Pouco importa a nacionalidade, eles são sempre ignorantes e, por exibicionismo ou por algum tipo de síndrome de Estocolmo, costumam fazer o jogo que interessa ao seu algoz, dando sistemáticos ‘tiros-no-próprio-pé’.
Veja, por exemplo, o caso dos imigrantes portugueses residentes em Belém do Pará.
Pode parecer surreal, mas, nas eleições presidenciais de Portugal, ocorridas no domingo, dia 08 de fevereiro, a urna colocada no consulado de Belém registrou a vitória do candidato André Ventura por 74% dos votos contra apenas 26% dados ao socialista Antônio Seguro (que, nacionalmente, se elegeu presidente de Portugal com 67% dos votos).

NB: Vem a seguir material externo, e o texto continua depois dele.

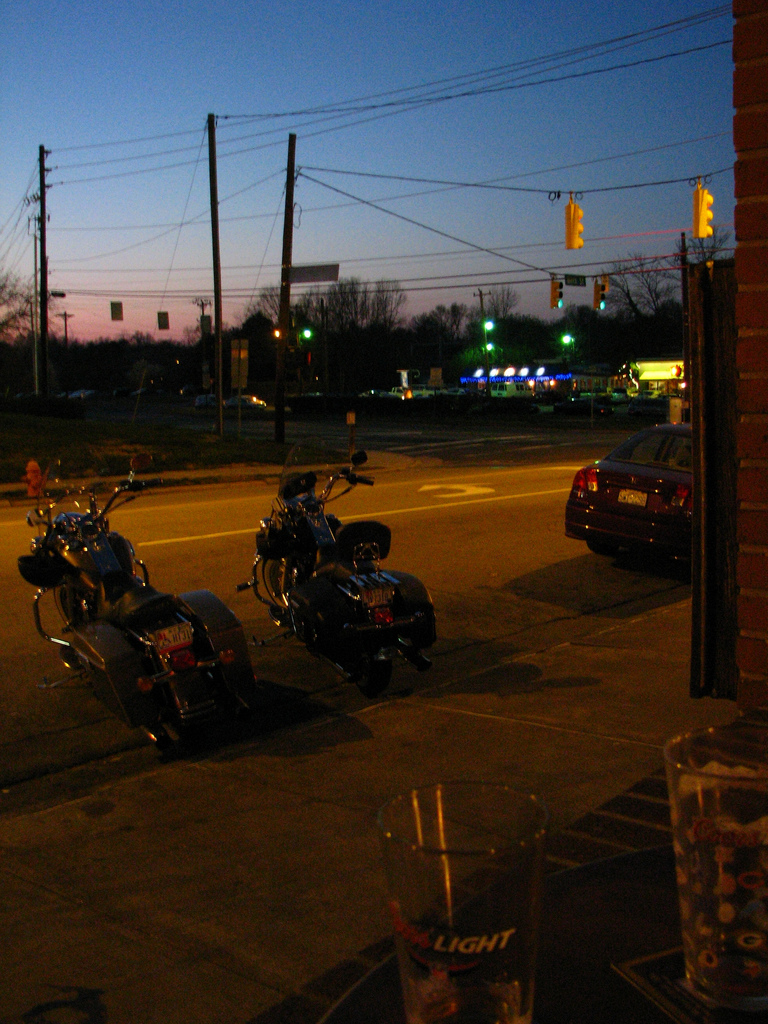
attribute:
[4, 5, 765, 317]
wires — suspended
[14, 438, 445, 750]
motorcycles — parked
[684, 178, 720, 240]
traffic light — hanging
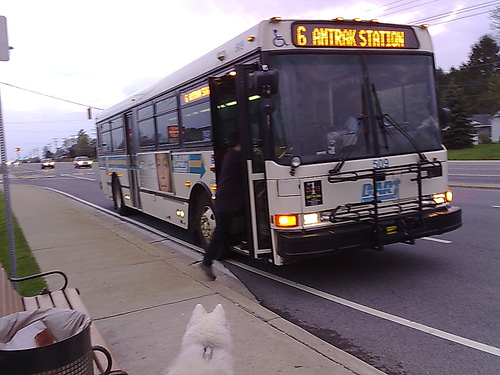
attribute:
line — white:
[338, 290, 437, 344]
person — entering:
[144, 36, 454, 265]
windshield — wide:
[267, 41, 453, 149]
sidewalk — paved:
[29, 197, 243, 352]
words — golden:
[270, 8, 417, 59]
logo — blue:
[341, 166, 428, 215]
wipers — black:
[295, 77, 455, 187]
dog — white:
[158, 289, 267, 369]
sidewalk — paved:
[61, 202, 226, 348]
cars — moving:
[13, 144, 96, 172]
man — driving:
[312, 84, 406, 152]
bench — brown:
[10, 259, 123, 366]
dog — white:
[175, 300, 253, 371]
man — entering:
[184, 140, 293, 270]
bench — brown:
[1, 265, 126, 372]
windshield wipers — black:
[370, 111, 424, 154]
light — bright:
[179, 82, 209, 102]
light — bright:
[310, 27, 359, 43]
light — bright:
[356, 31, 405, 45]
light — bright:
[274, 213, 297, 229]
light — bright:
[428, 191, 451, 203]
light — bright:
[170, 209, 184, 218]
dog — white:
[163, 298, 232, 372]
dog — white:
[169, 289, 235, 372]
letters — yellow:
[296, 24, 403, 46]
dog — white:
[159, 301, 237, 373]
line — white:
[291, 271, 498, 364]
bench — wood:
[0, 253, 126, 373]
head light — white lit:
[299, 210, 331, 229]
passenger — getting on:
[188, 126, 273, 276]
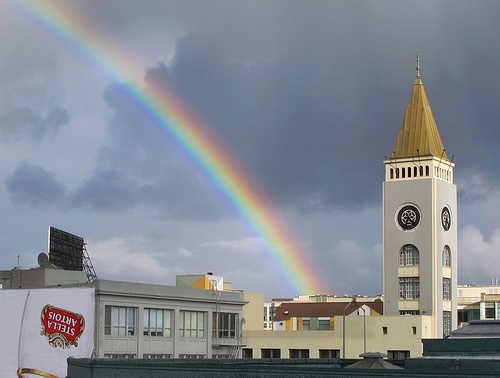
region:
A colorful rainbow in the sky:
[16, 0, 328, 296]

Acontece que, da plataforma de André Ventura, que reapresenta a extrema-direita portuguesa, consta a perseguição aos imigrantes, por ele considerados ‘um dos principais responsáveis pelos males do país”.
Ou seja, se o governo brasileiro fosse exercido por alguém como André Ventura, os portugueses que nele votaram seriam hostilizados apenas por serem imigrantes.
A falta de coerência dos imigrantes que votaram em André Ventura beira a burrice.
Coisa de xureba ou ‘pobre-de-direita’!